Starbucks in Shanghai, China: Modern Shanghainese Favorite Third Place (Page 1/2)
November 2, 2015
Shanghai, one of the most dynamic cities in China, never stops changing itself. Despite overall China’s economy continues to slump, the city turns into a utopia, as new immigrants flock to the city on a daily basis to look for a job while local residents, commonly known as “Shanghainese,” enjoy attaining modernity. The modernity is what they are always seeking for. A great example of it is a new iPhone. On the Line 2 subway stations between the city’s financial hub, Lujiazui, and Shanghainese’s bed town, Jingan Temple, most passengers onboard hold the newest iPhones in hands while the gold-, now the rose gold-, colored back of the devices colorfully shine throughout inside the train cars. Up on the ground, green mermaids shine across the city. A Starbucks store at Ruffles Square, a few blocks south of the popular pedestrian East Nanjing Street, attracts local Shanghainese as well as tourists throughout the day. Across the Huanpu River, the stores at Lujiazui area welcome white-collar workers for morning as well as afternoon coffee. Over the past years, the company has been very aggressive expanding its stores in China’s largest commercial city and its number now hits 382, out of over 1,700 stores in the country.

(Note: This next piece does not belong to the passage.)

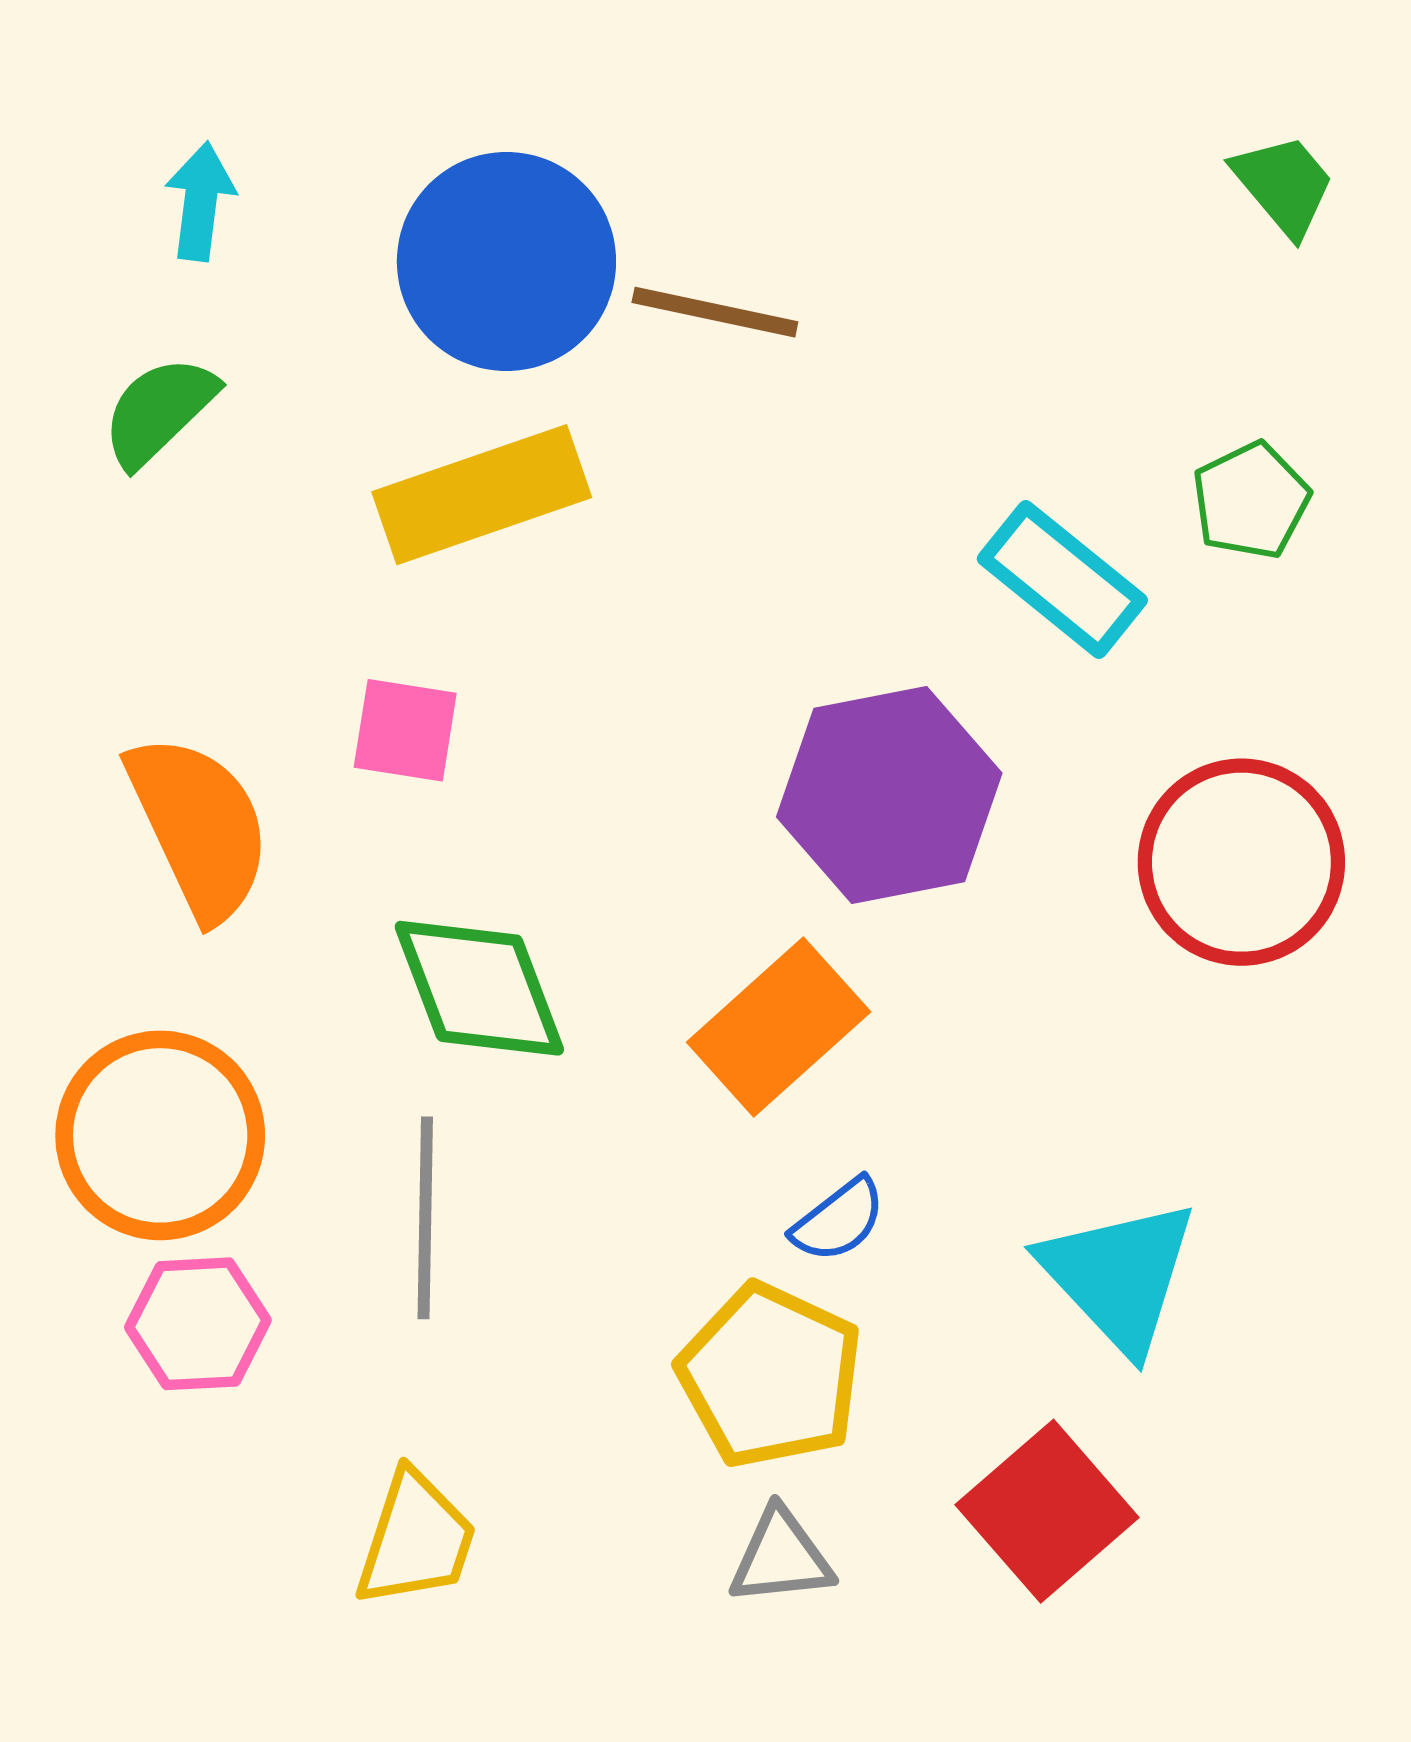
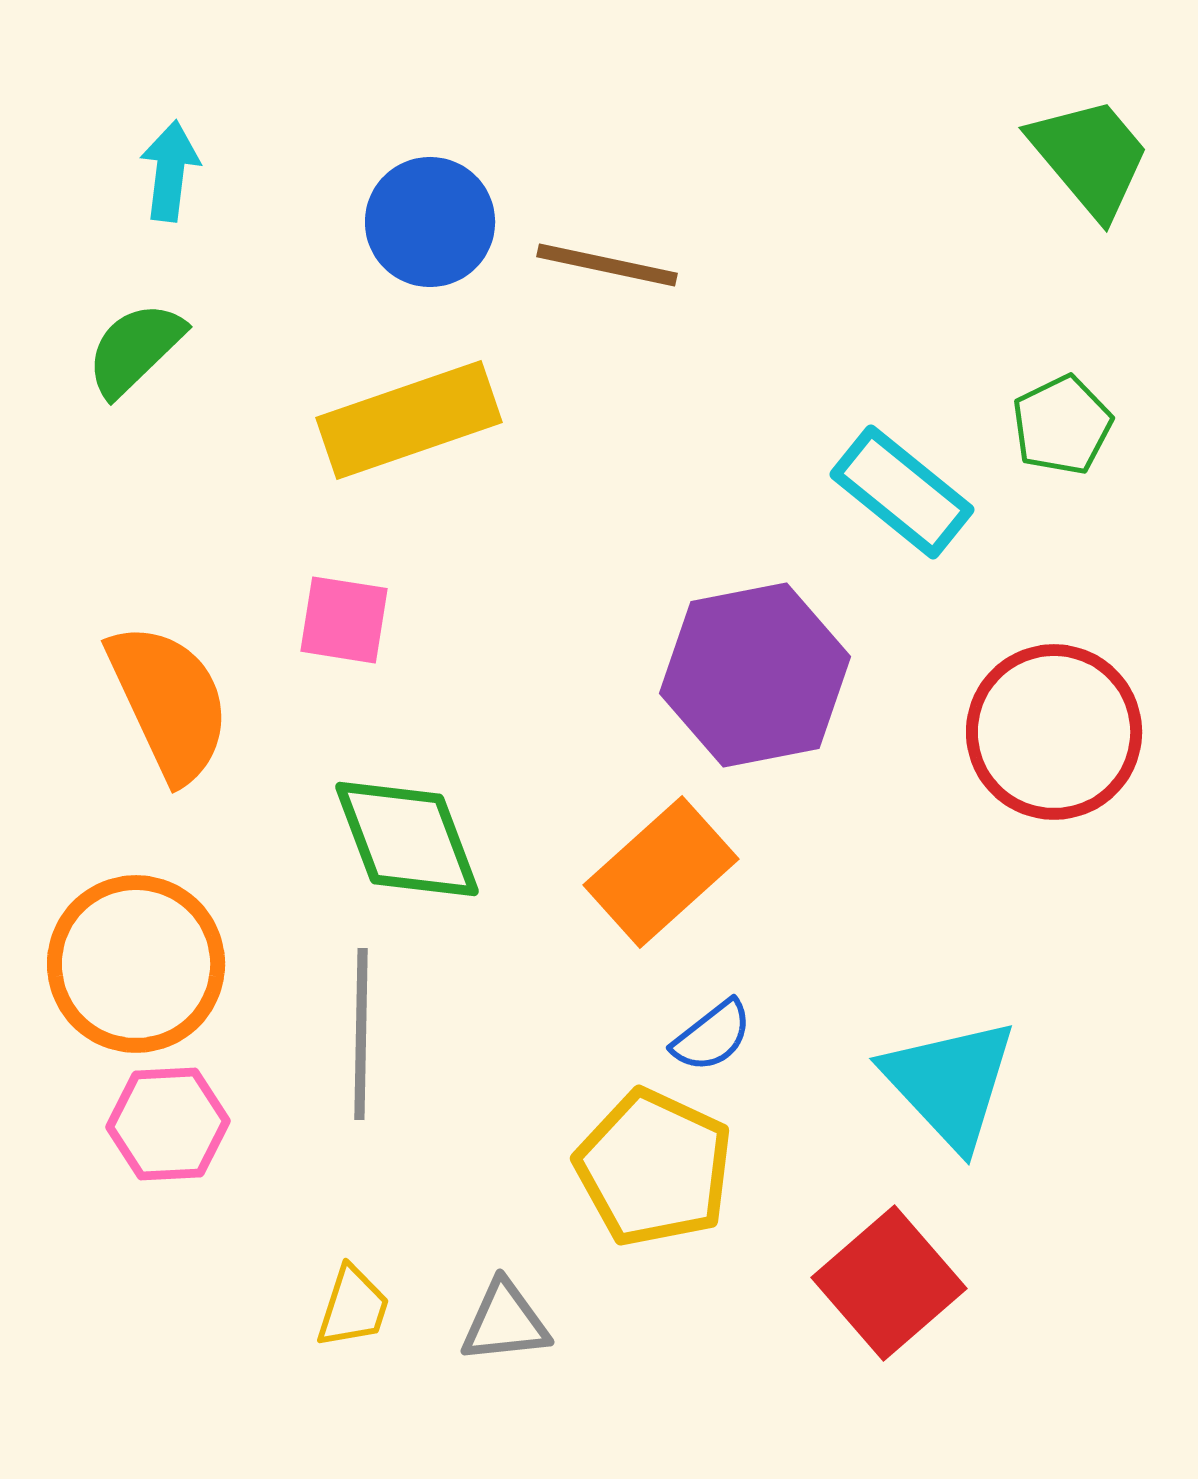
green trapezoid: (1284, 185) -> (1090, 157), size x1.4
blue circle: (506, 261) -> (430, 222), size x0.7
yellow trapezoid: (416, 1539) -> (353, 1307), size x0.7
gray triangle: (781, 1557) -> (505, 1322), moved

An overall economy in China grew at 7.4 percent last year while the most recent annualized GDP growth rate hit slower 6.9 percent in the three months through September from a year earlier. In the meantime, Shanghai Stock Exchange Composite Index nosedived from 5,166 in June to around 3,300 in October. China’s spectacular economic growth in the past decades are no longer seen today and every single article from newspapers about China’s economic slowdown make people think the country’s economy is over before catching up with developed economies’ income levels, like the United States or neighboring Japan. Per capita GDP in China last year was 46,629 yuan or US$7,346 per person.

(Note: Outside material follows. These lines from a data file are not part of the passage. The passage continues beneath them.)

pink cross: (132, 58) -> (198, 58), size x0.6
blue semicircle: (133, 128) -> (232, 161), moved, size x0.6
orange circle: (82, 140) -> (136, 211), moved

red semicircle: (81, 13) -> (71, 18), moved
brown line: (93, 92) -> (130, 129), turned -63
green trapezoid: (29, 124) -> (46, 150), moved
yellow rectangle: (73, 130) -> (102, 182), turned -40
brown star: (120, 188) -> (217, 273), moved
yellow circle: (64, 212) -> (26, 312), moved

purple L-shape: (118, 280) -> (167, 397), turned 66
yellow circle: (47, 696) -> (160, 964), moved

China’s economic slowdown is obvious when just looking at various data written negatively on newspapers, such as The Wall Street Journal or the Financial Times, but you may want to throw a question like this, “is China’s economy really slowing down?” if you ever walk down Shanghai’s populous East Nanjing street. While you walk down this street in the evening, you will always be in the center of the crowds, where you may not experience such atmosphere in your home country. Shanghainese (local Shanghai people) are dancing and singing among the crowds without any hesitation while trams are moving, like a snake, from west to east or the other, to dodge coming pedestrians.
Shanghai is different. Annual per income per person in the city now reached 97,118 yuan or US$15,287 (in 2014), more than twice higher than the nationwide average. Again, it is an average basis. Among Shanghai’s over 24 million population, local Shanghainese are said to be much wealthier thanks mostly to rising property prices over the past decades. According to Bloomberg, 159,000 people in Shanghai are known to be millionaires (at least 10 million yuan or about US$1.6 million). Including Shanghai’s neighboring cities, Hangzhou, Suzhou, and Ningbo, 235,500 people are said to be millionaires. There is no reason luxurious Porsche Cayenne SUVs are extensively popular in the city while Ferrari and Lamborghini are often seen in five-star hotels’ parking lots.

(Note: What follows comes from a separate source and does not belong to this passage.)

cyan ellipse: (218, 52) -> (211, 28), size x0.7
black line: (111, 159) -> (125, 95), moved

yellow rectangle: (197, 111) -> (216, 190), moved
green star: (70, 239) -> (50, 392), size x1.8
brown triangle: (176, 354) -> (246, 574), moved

Prices of popular Caramel Macchiato and morning Café Americano (both Tall, hot) in Shanghai are 31 yuan and 22 yuan, respectively. Thanks to the higher-than-nationwide average income level in the city, Shanghainese as well as white-collar immigrant workers are comfortable purchasing premium Starbucks’ beverages. Though the 31-yuan Caramel Macchiato is not inexpensive for ordinal people. With that amount, one can enjoy a reasonable amount of dinner at one of food courts in one of many available shopping malls across the city. Or one can grab a bowl of fried rice or noodles at an outside food stand at reasonable 6 yuan. A BigMac meal at McDonald’s next door, for instance, costs 23 yuan. That being said, Starbucks’ products are generally expensive. However, affluent Shanghainese are willing to visit their favorite Starbucks stores to enjoy premium coffee and its modern experience without considering a wallet inside.
Thanks to wealthier Shanghai, the number of Starbucks stores available in the city is currently 382 (according to a telephone interview with Starbucks China Shanghai office on October 26, 2015), out of over 1,700 stores throughout mainland China. That means 22.5 percent of total Starbucks stores in mainland China is concentrated in this special municipality. While Starbucks’ expansion in China is likely to continue in coming years as its store count in the country grew more than tripled from 500 stores in 2011, the store counts in Shanghai are also likely to grow in tandem.